- **WHAT THIS TASK INVOLVES**
Reproduce the passage below on feedback loops and meta-experiments word for word, keeping its spelling, punctuation and paragraph breaks.

- **EXCERPT PROVIDED**
The best optimizers also tap into real user feedback to get smarter with each iteration. Georgiana Hunter-Cozens highlights a key skill of a good experimenter—transforming user feedback into actionable insights. The ability to see tangible improvements resulting from the effective application of feedback is a rewarding experience for any optimiser.

Feedback loops can also accelerate the pace of improvement by integrating real-time data into the process. Ruben de Boer even sent out a great article on feedback adaptation in his newsletter some months back. The article, written by Lotte Cornelissen, highlights the importance of real-time adaptation:

By embedding a feedback loop in every sprint, teams can quickly adjust their actions based on real-time data, enhancing both the impact and speed of their work.

This approach allows for a deeper understanding of both the internal dynamics of the organisation and the external realities of user behaviour, making the path to optimisation both structured and responsive.

Case Study: Meta-Experiments at Booking.com

Booking.com wrote an article on how they apply meta-experiments—tests on their experimentation framework itself—to refine their methodology. For example, they might experiment with different sample sizes or statistical thresholds to understand how those variables affect the reliability of their tests. By doing so, they are not just focused on optimising their product but also on optimising the way they run experiments.

- **RECORDS SUPPLIED**
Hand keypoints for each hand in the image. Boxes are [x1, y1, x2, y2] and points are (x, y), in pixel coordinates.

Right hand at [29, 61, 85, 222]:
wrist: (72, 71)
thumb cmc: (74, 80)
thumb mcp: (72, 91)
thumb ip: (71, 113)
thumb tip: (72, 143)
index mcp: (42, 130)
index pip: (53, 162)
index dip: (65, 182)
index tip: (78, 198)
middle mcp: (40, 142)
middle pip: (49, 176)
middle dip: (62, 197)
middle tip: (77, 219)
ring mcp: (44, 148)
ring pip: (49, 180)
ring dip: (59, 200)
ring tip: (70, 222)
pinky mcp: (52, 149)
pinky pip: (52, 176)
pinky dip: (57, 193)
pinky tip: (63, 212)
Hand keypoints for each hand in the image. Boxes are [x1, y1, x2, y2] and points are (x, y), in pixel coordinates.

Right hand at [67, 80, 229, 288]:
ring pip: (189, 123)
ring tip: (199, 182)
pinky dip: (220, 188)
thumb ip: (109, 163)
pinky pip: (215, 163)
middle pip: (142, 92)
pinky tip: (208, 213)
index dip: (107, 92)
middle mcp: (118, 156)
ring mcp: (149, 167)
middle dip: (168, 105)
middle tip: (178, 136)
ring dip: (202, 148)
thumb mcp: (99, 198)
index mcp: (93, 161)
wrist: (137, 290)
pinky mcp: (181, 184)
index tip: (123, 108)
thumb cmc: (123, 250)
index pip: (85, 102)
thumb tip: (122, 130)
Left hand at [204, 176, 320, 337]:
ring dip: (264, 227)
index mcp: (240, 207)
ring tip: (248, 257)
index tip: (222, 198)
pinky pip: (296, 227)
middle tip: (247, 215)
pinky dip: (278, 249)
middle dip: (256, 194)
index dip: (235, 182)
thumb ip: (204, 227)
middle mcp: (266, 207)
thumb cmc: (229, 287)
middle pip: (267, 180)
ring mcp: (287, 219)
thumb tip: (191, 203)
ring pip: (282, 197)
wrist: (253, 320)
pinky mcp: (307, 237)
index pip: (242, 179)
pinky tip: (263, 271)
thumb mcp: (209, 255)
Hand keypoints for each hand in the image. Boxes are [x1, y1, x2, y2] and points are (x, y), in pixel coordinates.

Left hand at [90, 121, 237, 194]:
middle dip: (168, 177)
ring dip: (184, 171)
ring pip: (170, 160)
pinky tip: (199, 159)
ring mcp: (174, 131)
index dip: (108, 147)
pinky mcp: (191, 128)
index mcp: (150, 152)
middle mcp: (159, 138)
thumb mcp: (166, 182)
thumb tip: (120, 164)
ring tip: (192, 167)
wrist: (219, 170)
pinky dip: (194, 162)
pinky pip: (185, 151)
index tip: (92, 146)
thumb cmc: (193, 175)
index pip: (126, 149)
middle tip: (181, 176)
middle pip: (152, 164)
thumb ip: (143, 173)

- **OUTPUT FOR THIS EXERCISE**
The best optimizers also tap into real user feedback to get smarter with each iteration. Georgiana Hunter-Cozens highlights a key skill of a good experimenter—transforming user feedback into actionable insights. The ability to see tangible improvements resulting from the effective application of feedback is a rewarding experience for any optimiser.

Feedback loops can also accelerate the pace of improvement by integrating real-time data into the process. Ruben de Boer even sent out a great article on feedback adaptation in his newsletter some months back. The article, written by Lotte Cornelissen, highlights the importance of real-time adaptation:

By embedding a feedback loop in every sprint, teams can quickly adjust their actions based on real-time data, enhancing both the impact and speed of their work.

This approach allows for a deeper understanding of both the internal dynamics of the organisation and the external realities of user behaviour, making the path to optimisation both structured and responsive.

Case Study: Meta-Experiments at Booking.com

Booking.com wrote an article on how they apply meta-experiments—tests on their experimentation framework itself—to refine their methodology. For example, they might experiment with different sample sizes or statistical thresholds to understand how those variables affect the reliability of their tests. By doing so, they are not just focused on optimising their product but also on optimising the way they run experiments.